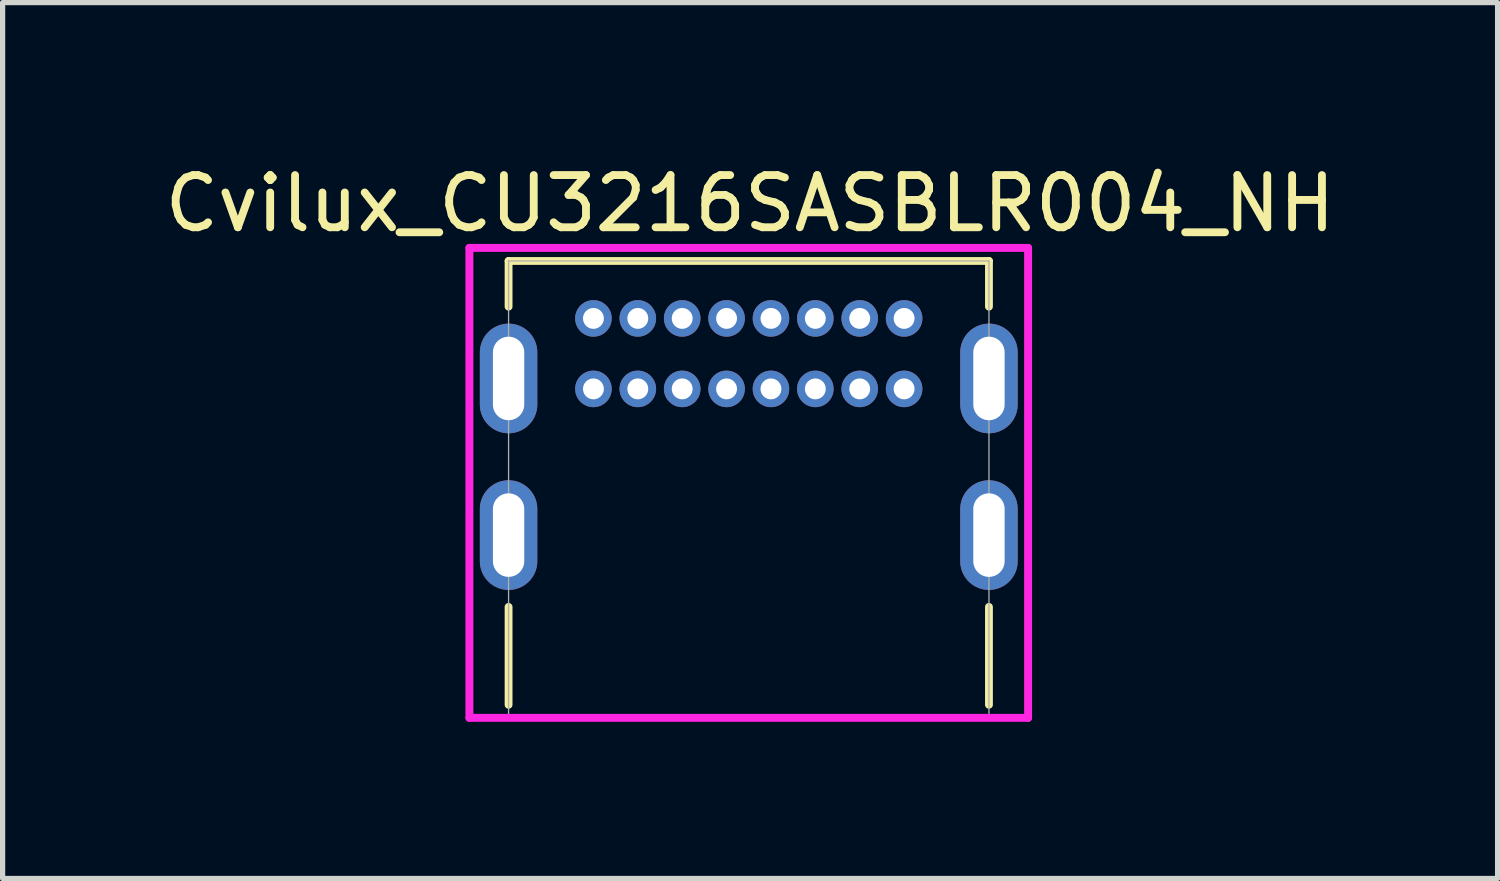
<source format=kicad_pcb>
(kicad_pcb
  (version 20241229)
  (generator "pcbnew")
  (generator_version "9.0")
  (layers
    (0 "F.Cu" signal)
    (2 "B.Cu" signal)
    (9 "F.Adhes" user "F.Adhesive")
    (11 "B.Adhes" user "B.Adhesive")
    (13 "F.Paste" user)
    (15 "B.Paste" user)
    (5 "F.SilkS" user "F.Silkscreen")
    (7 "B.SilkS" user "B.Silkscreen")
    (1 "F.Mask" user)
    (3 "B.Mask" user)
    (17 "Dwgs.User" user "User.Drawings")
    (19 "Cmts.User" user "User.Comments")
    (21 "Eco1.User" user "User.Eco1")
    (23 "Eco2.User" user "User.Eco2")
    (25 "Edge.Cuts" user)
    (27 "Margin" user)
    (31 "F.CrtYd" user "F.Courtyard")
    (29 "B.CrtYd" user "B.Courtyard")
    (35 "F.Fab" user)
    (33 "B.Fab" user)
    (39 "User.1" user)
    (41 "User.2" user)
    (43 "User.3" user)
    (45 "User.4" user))
  (footprint "Cvilux_CU3216SASBLR004_NH"
    (layer "F.Cu")
    (at 11.29 6.423)
    (property "Reference" "Cvilux_CU3216SASBLR004_NH" (at 0.025 -5.575 0) (unlocked yes) (layer "F.SilkS") (effects (font (size 1 1) (thickness 0.15))))
    (attr through_hole)
    (fp_line (start -4.6 -4.475) (end -4.6 -3.6) (stroke (width 0.15) (type solid)) (layer "F.SilkS"))
    (fp_line (start -4.6 -4.475) (end 4.6 -4.475) (stroke (width 0.15) (type solid)) (layer "F.SilkS"))
    (fp_line (start -4.6 2.15) (end -4.6 4.025) (stroke (width 0.15) (type solid)) (layer "F.SilkS"))
    (fp_line (start 4.6 -4.475) (end 4.6 -3.6) (stroke (width 0.15) (type solid)) (layer "F.SilkS"))
    (fp_line (start 4.6 2.15) (end 4.6 4.025) (stroke (width 0.15) (type solid)) (layer "F.SilkS"))
    (fp_line (start -5.35 -4.725) (end -5.35 4.275) (stroke (width 0.152) (type solid)) (layer "F.CrtYd"))
    (fp_line (start -5.35 -4.725) (end 5.35 -4.725) (stroke (width 0.152) (type solid)) (layer "F.CrtYd"))
    (fp_line (start -5.35 4.275) (end 5.35 4.275) (stroke (width 0.152) (type solid)) (layer "F.CrtYd"))
    (fp_line (start 5.35 -4.725) (end 5.35 4.275) (stroke (width 0.152) (type solid)) (layer "F.CrtYd"))
    (fp_line (start -4.6 -4.475) (end -4.6 4.275) (stroke (width 0.025) (type solid)) (layer "F.Fab"))
    (fp_line (start -4.6 -4.475) (end 4.6 -4.475) (stroke (width 0.025) (type solid)) (layer "F.Fab"))
    (fp_line (start -4.6 4.275) (end 4.6 4.275) (stroke (width 0.025) (type solid)) (layer "F.Fab"))
    (fp_line (start 4.6 -4.475) (end 4.6 4.275) (stroke (width 0.025) (type solid)) (layer "F.Fab"))
    (pad "17" thru_hole oval (at -4.6 -2.225) (size 1.1 2.1) (drill oval 0.6 1.6) (layers "*.Cu" "*.Mask"))
    (pad "18" thru_hole oval (at 4.6 -2.225) (size 1.1 2.1) (drill oval 0.6 1.6) (layers "*.Cu" "*.Mask"))
    (pad "19" thru_hole oval (at -4.6 0.775) (size 1.1 2.1) (drill oval 0.6 1.6) (layers "*.Cu" "*.Mask"))
    (pad "20" thru_hole oval (at 4.6 0.775) (size 1.1 2.1) (drill oval 0.6 1.6) (layers "*.Cu" "*.Mask"))
    (pad "A1" thru_hole circle (at -2.975 -3.375) (size 0.7 0.7) (drill 0.4) (layers "*.Cu" "*.Mask"))
    (pad "A4" thru_hole circle (at -2.125 -3.375) (size 0.7 0.7) (drill 0.4) (layers "*.Cu" "*.Mask"))
    (pad "A5" thru_hole circle (at -1.275 -3.375) (size 0.7 0.7) (drill 0.4) (layers "*.Cu" "*.Mask"))
    (pad "A6" thru_hole circle (at -0.425 -3.375) (size 0.7 0.7) (drill 0.4) (layers "*.Cu" "*.Mask"))
    (pad "A7" thru_hole circle (at 0.425 -3.375) (size 0.7 0.7) (drill 0.4) (layers "*.Cu" "*.Mask"))
    (pad "A8" thru_hole circle (at 1.275 -3.375) (size 0.7 0.7) (drill 0.4) (layers "*.Cu" "*.Mask"))
    (pad "A9" thru_hole circle (at 2.125 -3.375) (size 0.7 0.7) (drill 0.4) (layers "*.Cu" "*.Mask"))
    (pad "A12" thru_hole circle (at 2.975 -3.375) (size 0.7 0.7) (drill 0.4) (layers "*.Cu" "*.Mask"))
    (pad "B1" thru_hole circle (at 2.975 -2.025) (size 0.7 0.7) (drill 0.4) (layers "*.Cu" "*.Mask"))
    (pad "B4" thru_hole circle (at 2.125 -2.025) (size 0.7 0.7) (drill 0.4) (layers "*.Cu" "*.Mask"))
    (pad "B5" thru_hole circle (at 1.275 -2.025) (size 0.7 0.7) (drill 0.4) (layers "*.Cu" "*.Mask"))
    (pad "B6" thru_hole circle (at 0.425 -2.025) (size 0.7 0.7) (drill 0.4) (layers "*.Cu" "*.Mask"))
    (pad "B7" thru_hole circle (at -0.425 -2.025) (size 0.7 0.7) (drill 0.4) (layers "*.Cu" "*.Mask"))
    (pad "B8" thru_hole circle (at -1.275 -2.025) (size 0.7 0.7) (drill 0.4) (layers "*.Cu" "*.Mask"))
    (pad "B9" thru_hole circle (at -2.125 -2.025) (size 0.7 0.7) (drill 0.4) (layers "*.Cu" "*.Mask"))
    (pad "B12" thru_hole circle (at -2.975 -2.025) (size 0.7 0.7) (drill 0.4) (layers "*.Cu" "*.Mask")))
  (gr_rect
    (start -3 -3)
    (end 25.631 13.774)
    (stroke (width 0.1) (type default))
    (fill no)
    (layer "Edge.Cuts")))
</source>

* [REQUIREMENT]:
Which lines of the records contain the word "Silkscreen"? Copy each of them.

* [SOLVED PROBLEM]:
    (5 "F.SilkS" user "F.Silkscreen")
    (7 "B.SilkS" user "B.Silkscreen")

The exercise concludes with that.